In 2000, Chinatown fought the city over a plan to build a sports stadium at 11th and Vine Streets. Nearly 1,000 residents marched to City Hall to call for the plan's defeat - the largest demonstration since Chinatown was founded in 1870.
Joseph Eng, 87, who grew up in Chinatown, said housing was now the biggest challenge for the community.
"We cannot go south, east or west. We can only go north, and they want to block us," said Eng, a World War II veteran who lives at Spring and 10th Streets.
The defeat of the stadium plan, though dramatic, could not assure Chinatown's future development and growth, Chin said.
With the price of real estate in Center City skyrocketing, more and more Chinese have moved from Chinatown to South and Northeast Philadelphia.
Since early 1990s, the development corporation has launched its Chinatown northward expansion plan, building more affordable houses for lower-income people.

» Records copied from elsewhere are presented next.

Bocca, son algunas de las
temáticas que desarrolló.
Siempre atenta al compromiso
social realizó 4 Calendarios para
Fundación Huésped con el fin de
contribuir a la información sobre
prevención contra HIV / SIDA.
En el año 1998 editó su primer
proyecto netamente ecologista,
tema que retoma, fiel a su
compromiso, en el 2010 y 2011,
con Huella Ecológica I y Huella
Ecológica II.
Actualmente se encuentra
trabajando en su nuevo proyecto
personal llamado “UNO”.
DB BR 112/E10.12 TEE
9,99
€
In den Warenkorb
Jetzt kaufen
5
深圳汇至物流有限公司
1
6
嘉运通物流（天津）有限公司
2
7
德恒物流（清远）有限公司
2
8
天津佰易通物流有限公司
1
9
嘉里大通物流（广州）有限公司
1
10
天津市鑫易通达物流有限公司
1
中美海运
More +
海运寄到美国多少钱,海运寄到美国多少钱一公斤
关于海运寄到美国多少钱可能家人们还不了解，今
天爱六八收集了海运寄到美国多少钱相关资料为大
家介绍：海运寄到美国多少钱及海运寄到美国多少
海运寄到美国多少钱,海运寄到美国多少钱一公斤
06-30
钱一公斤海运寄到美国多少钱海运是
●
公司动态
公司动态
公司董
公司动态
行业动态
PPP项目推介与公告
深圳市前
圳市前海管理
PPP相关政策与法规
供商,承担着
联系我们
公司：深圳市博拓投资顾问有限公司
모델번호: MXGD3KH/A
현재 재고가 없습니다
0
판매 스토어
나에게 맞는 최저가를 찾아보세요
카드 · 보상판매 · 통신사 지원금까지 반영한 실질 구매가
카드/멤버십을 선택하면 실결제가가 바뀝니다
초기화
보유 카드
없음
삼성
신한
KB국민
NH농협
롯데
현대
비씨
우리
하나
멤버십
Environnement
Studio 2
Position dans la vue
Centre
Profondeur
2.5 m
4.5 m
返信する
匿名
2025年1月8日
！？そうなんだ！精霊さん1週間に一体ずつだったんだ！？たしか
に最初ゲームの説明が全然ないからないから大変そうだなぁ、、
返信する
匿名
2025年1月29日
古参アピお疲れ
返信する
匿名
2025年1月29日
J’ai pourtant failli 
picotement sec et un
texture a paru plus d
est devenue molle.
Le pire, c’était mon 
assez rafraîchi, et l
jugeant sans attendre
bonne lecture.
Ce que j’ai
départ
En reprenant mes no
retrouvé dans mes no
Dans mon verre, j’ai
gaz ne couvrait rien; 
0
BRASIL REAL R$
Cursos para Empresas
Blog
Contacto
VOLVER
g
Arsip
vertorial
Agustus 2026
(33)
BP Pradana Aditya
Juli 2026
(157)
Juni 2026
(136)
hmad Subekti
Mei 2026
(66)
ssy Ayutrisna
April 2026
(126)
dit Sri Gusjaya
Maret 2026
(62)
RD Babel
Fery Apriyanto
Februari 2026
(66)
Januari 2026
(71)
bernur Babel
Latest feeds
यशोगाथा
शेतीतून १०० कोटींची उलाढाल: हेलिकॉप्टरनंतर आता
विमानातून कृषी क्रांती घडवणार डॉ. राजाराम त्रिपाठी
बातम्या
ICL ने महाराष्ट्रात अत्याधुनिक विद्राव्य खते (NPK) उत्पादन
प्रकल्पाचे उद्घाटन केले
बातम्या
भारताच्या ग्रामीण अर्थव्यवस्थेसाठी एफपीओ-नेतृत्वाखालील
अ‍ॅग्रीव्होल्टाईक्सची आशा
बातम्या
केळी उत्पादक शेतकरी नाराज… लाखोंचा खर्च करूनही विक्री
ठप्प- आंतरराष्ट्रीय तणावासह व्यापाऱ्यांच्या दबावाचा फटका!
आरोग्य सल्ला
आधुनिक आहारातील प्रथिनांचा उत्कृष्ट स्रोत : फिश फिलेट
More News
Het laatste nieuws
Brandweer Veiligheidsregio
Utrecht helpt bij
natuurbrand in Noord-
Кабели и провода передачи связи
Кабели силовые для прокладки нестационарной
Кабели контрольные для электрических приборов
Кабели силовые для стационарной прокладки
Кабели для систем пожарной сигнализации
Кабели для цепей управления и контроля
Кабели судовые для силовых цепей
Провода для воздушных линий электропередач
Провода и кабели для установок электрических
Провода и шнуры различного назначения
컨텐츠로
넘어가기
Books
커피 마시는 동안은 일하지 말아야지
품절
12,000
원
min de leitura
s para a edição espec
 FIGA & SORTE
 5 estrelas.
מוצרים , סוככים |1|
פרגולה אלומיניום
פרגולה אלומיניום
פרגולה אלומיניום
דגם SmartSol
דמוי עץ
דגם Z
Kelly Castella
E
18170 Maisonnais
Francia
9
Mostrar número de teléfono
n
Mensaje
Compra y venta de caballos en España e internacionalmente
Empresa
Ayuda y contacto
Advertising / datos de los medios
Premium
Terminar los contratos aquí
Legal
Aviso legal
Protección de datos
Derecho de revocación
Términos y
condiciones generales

In the last several years, Chinatown has added 700 households and expanded to south of Spring Garden Street, Chin said.
However, better educated and more affluent Chinese would rather live outside Chinatown.
Though struck by the beauty of the gate, Yakui Wu, 47, a former researcher at the Shanghai Social Science Institution, said he "had never thought of living in Chinatown."
"It is nothing like Shanghai," Wu said, complaining that Chinatown had dirty streets, outdated restaurants, bad service in hair salons, and limited parking. Instead of going to Chinatown, Wu lives on the Main Line and drives to a nearby Korean supermarket for Chinese food. "Simpler and cleaner," he said.
Chin acknowledged that Chinatown has to improve and market itself. This summer the development corporation will survey residents about how satisfied they are with the neighborhood.
Mark Chow, owner of the Sang Kee Peking Duck House, also suggested a survey for visitors.
"We need some promotion idea, like New York Chinatown did," he said, referring to the $1 sample food in Gotham's Chinatown.